The Simon Wiesenthal Center recently published its annual Global Antisemitism Top Ten list, which provoked strong criticism among top officials in Europe.

The Simon Wiesenthal Center has released its annual Global Antisemitism Top Ten list on December 28, which provoked strong criticism among top officials in Europe, including Katharina von Schnurbein, the European Union’s coordinator for fighting antisemitism, reports The Jerusalem Post.

Schnurbein tweeted on December 29 that the center was harming the global fight against antisemitism and was tarnishing the organisation’s namesake’s, Simon Wiesenthal’s legacy, the Holocaust survivor who dedicated his life to documenting the crimes of the Holocaust and to hunting down the perpetrators.

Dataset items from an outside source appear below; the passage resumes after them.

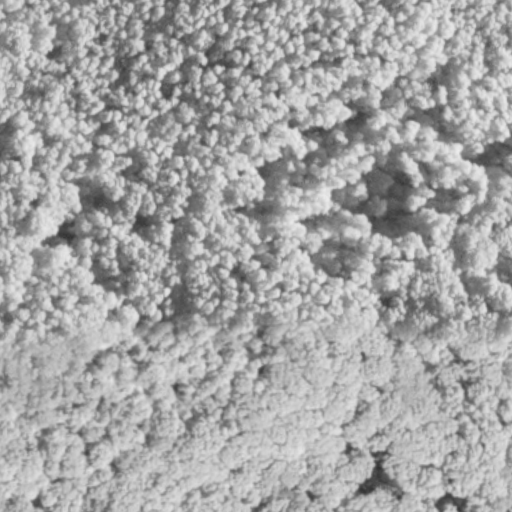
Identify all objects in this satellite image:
road: (259, 158)
park: (255, 256)
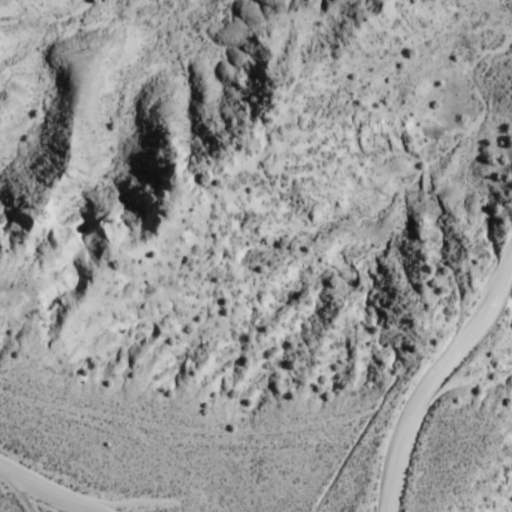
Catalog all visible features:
road: (429, 377)
road: (46, 488)
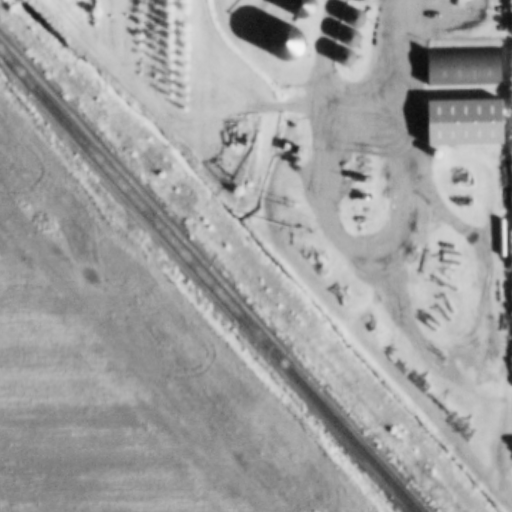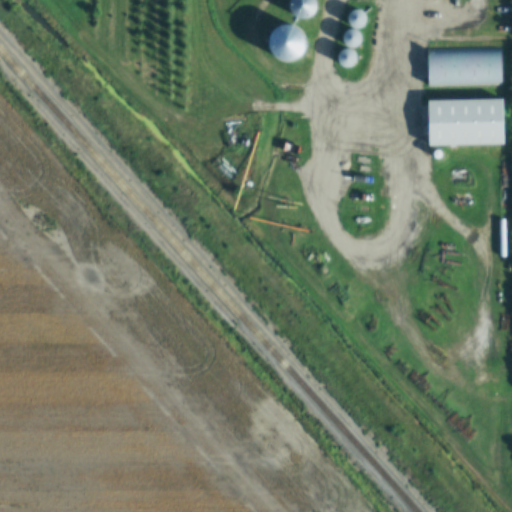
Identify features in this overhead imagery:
silo: (300, 8)
building: (300, 8)
silo: (353, 19)
building: (353, 19)
silo: (348, 38)
building: (348, 38)
silo: (283, 43)
building: (283, 43)
building: (348, 57)
silo: (343, 58)
building: (343, 58)
building: (463, 67)
building: (459, 68)
building: (461, 123)
building: (466, 124)
road: (402, 126)
storage tank: (433, 155)
railway: (205, 283)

The Simon Wiesenthal Center defines itself as “a Jewish global human rights organization researching the Holocaust and hate in a historic and contemporary context,” and has been publishing a list of what it deems to be the most antisemitic entities in the world since 2010. The Global Antisemitism Top Ten list has drawn criticism in past years as well, but the 2021 list was even more antagonistic.

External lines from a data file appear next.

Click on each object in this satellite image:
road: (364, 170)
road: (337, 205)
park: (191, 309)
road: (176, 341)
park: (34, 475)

Following the state of Iran and Hamas, the broadcaster BBC took third place on the list, since the company has become a center of focus since its report of the Oxford Street incident.

Number seven on the list is the entire state of Germany, for “failing to curb antisemitic attacks from the far Right, Islamists, and the demonization of Israel from the Left.” The entry singled out Michael Blume, the commissioner against antisemitism for the German state of Baden-Württemberg. Due to a 2019 Facebook post, the Wiesenthal Center claims that Germany lets Blume “engage in these antisemitic and anti-Israel activities on social media.”

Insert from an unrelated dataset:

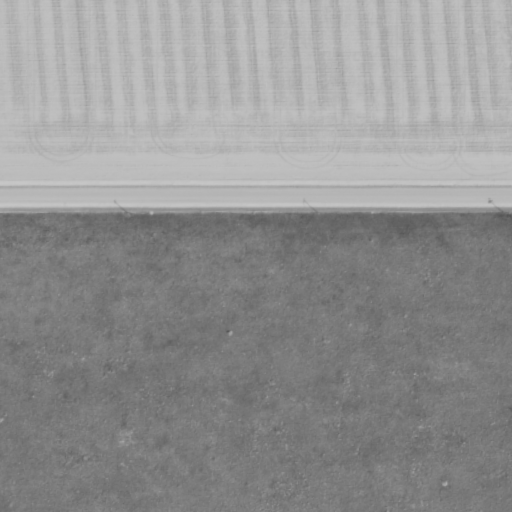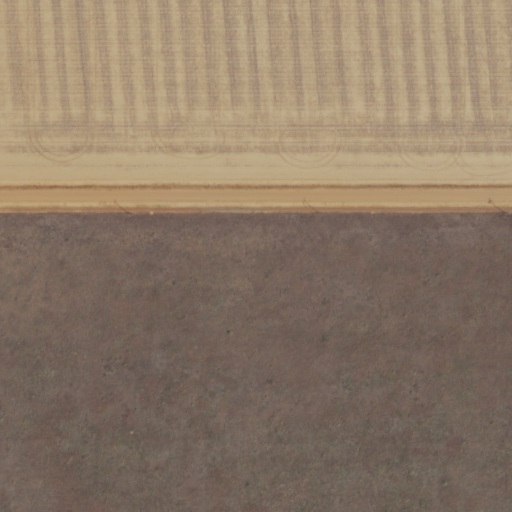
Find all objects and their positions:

Blume strongly rejects these accusations, and Schnurbein openly condemned Blume’s inclusion on the list in her tweet, saying that the center’s inclusion of Blume “discredit[s] the invaluable legacy of Simon Wiesenthal.” Jewish communities also sharply condemned the list.

Rabbi Abraham Cooper, the center’s associate dean defended the list, writing in a letter to the JTA that the Wiesenthal Center “doesn’t suffer from blurred vision,” adding that “you cannot fight ‘antisemitism’ without opposing all those who attack Zionists and demonize Zionism.”